I was another kid obsessed with David Bowie in high school. Modern Love was popular but my little group of friends, we listened to Ziggy and Aladdin Sane and Hunky Dory. Tricia and Mark used to pretend they were from another planet called X-Squared where you had purple hair and blue skin or was it blue hair and purple skin, and somehow the portal to this world had something to do with listening to Heroes. I found the planet game annoying, but I loved to lie on the floor in my room with Mark and listen to the songs and discuss them, and as a perpetually shy and nerdy kid, I felt proud of being a fan of someone so... I don't know, so great.

We saw him live at Angels Stadium. They covered the playing field with a vast false floor and filled the place. Every one of us down on the floor stood on our chairs through the entire show.

I think I saw him live once a year for most of my adult life, or at least every tour he did, up through Tin Machine when I left the circus and stopped seeing live shows much. Like Mark, who was my friend and then my best friend and then my boyfriend, my ex-husband had a huge thing for Bowie. I'm trying to remember how far we drove one time to see one of those concerts. Something like three hundred miles one way, and we drove it there and back to the circus in one day. My ex had a blue satin jacket that said MTV on it and, as always, he tried to get the back stage manager to let us back stage by claiming that he was a show promoter. Sometimes it worked, but with Bowie, who he wanted to meet most of all, it never did.

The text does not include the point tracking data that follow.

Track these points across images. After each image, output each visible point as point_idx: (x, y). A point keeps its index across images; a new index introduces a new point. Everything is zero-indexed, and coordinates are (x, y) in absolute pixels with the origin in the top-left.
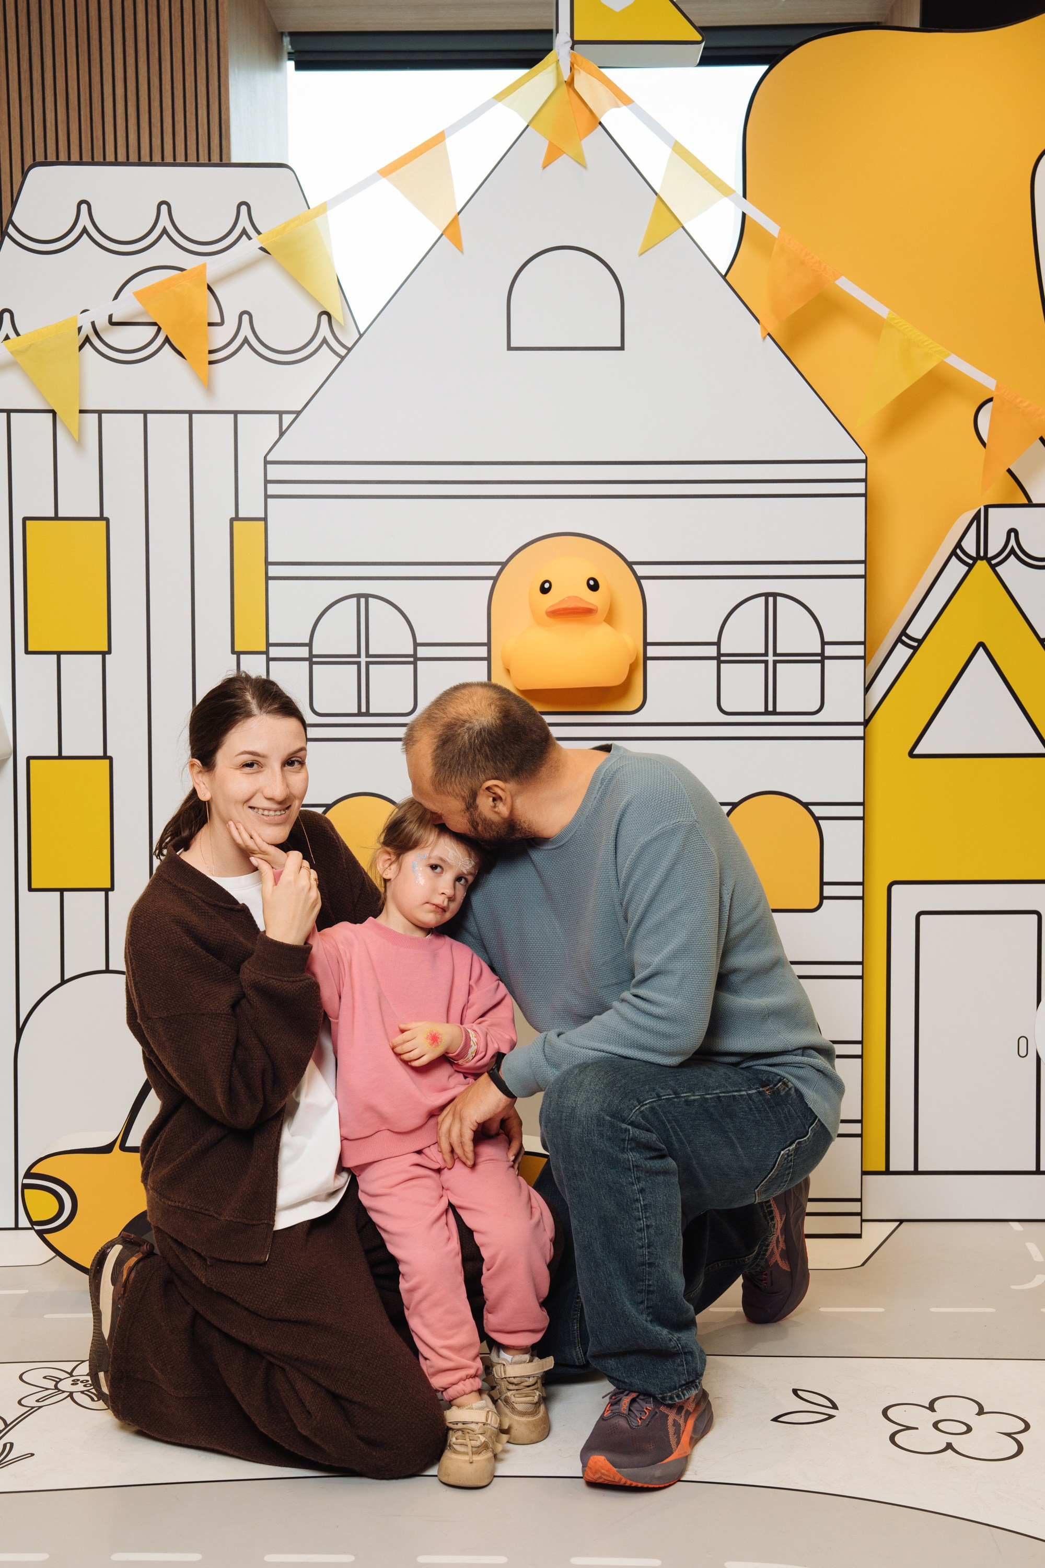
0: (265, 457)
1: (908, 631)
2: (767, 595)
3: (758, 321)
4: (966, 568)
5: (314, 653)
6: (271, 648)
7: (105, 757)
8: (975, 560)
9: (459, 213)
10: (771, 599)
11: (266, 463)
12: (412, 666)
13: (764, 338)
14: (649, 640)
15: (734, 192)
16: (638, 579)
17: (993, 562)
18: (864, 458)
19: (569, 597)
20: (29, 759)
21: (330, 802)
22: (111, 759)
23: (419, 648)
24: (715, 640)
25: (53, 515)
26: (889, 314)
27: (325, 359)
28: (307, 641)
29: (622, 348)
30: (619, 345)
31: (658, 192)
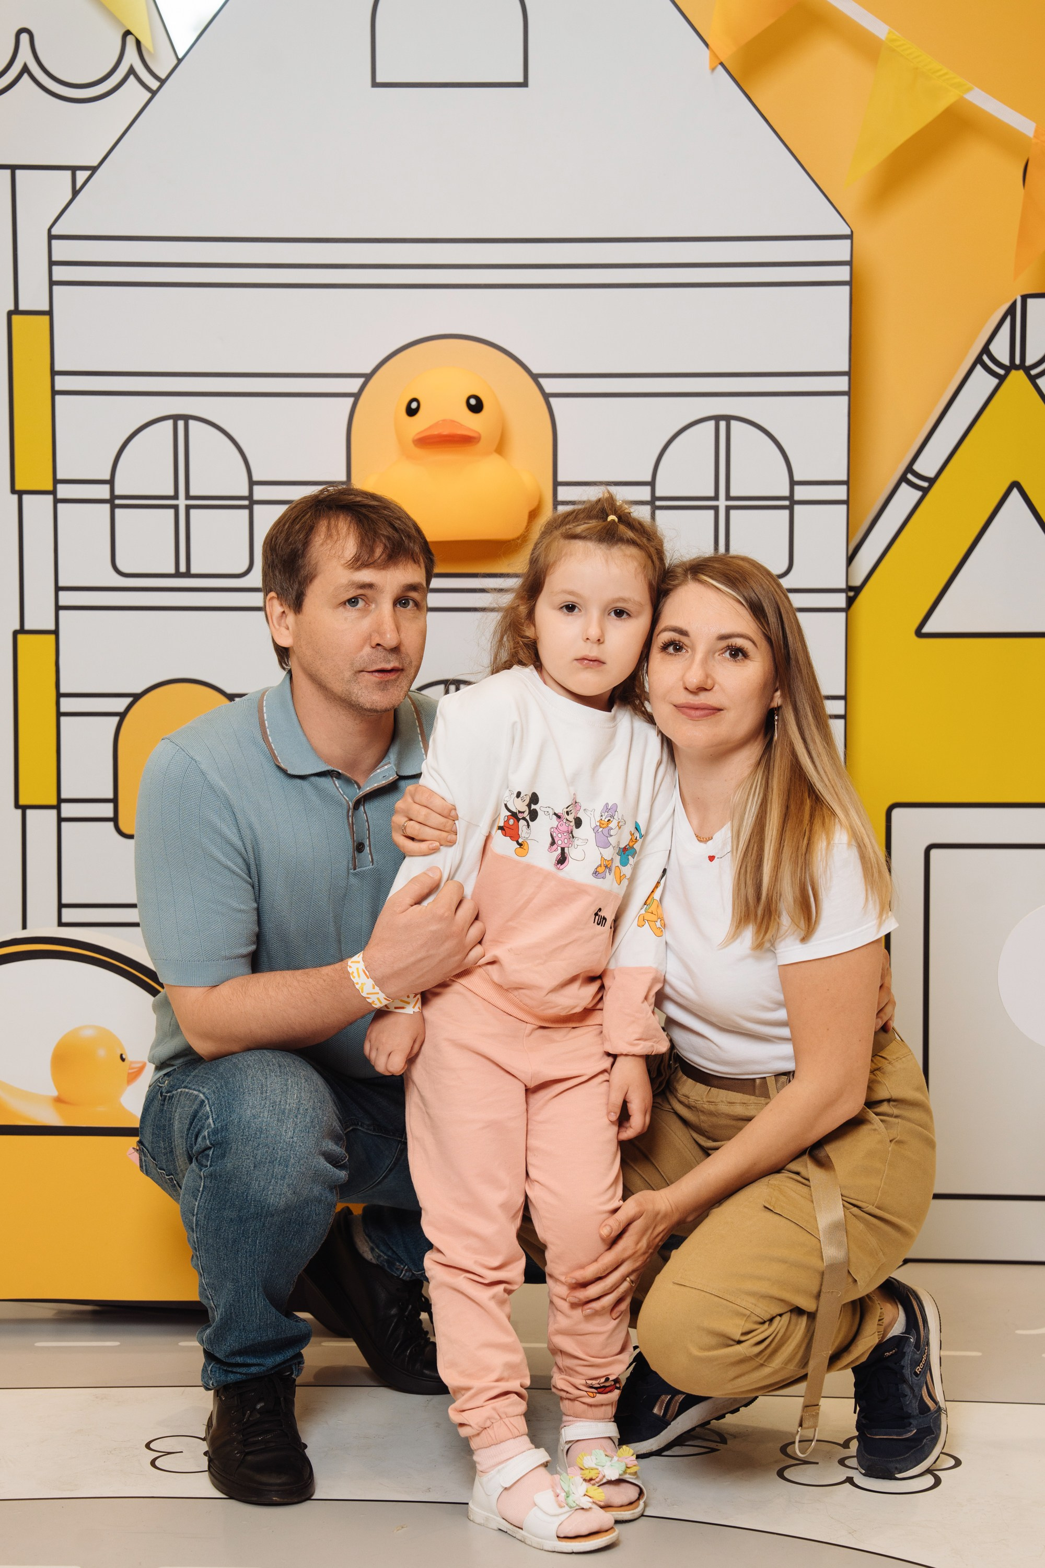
0: (49, 230)
1: (916, 467)
2: (717, 419)
3: (707, 45)
4: (996, 381)
5: (117, 492)
6: (59, 486)
8: (1008, 370)
10: (723, 424)
11: (51, 237)
12: (246, 512)
13: (713, 69)
14: (561, 478)
16: (547, 396)
17: (1033, 372)
18: (849, 232)
19: (444, 420)
21: (139, 690)
23: (256, 489)
24: (648, 478)
26: (889, 33)
27: (134, 94)
28: (107, 477)
29: (525, 84)
30: (521, 80)
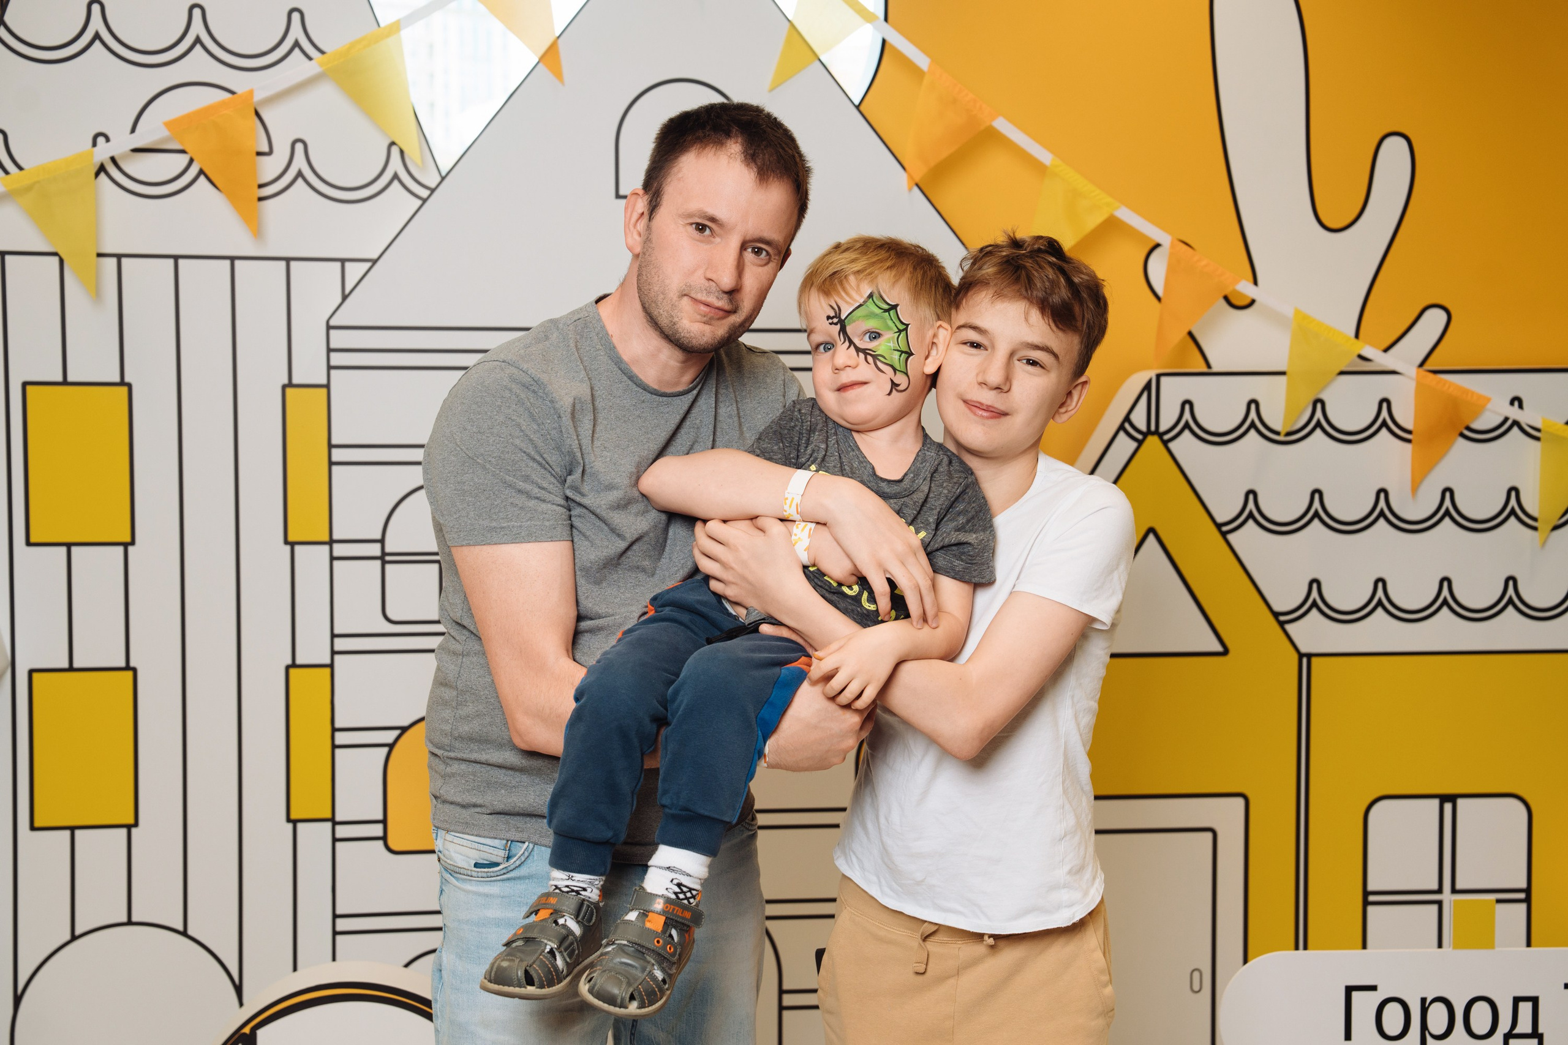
0: (328, 321)
3: (902, 167)
4: (1134, 445)
5: (388, 550)
6: (335, 546)
7: (128, 667)
8: (1145, 435)
9: (559, 37)
11: (329, 328)
13: (910, 190)
15: (877, 18)
17: (1166, 437)
20: (31, 672)
22: (134, 670)
25: (60, 379)
26: (1053, 161)
31: (790, 19)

It's a weird world where it's possible for David Bowie not to be in it. Oddly, he's mentioned in two of the stories I edited for City of Weird, and is one of the only celebrities mentioned in the book. I could keep jabbering on, but I don't need to talk about all his amazing musical innovations, his way of reinventing himself, the many ways he affected our culture. Everyone else out there is doing a great job at that. I just want to think of lying on my bedroom floor listening to music that opened up that big high school wonder in me like almost nothing else did.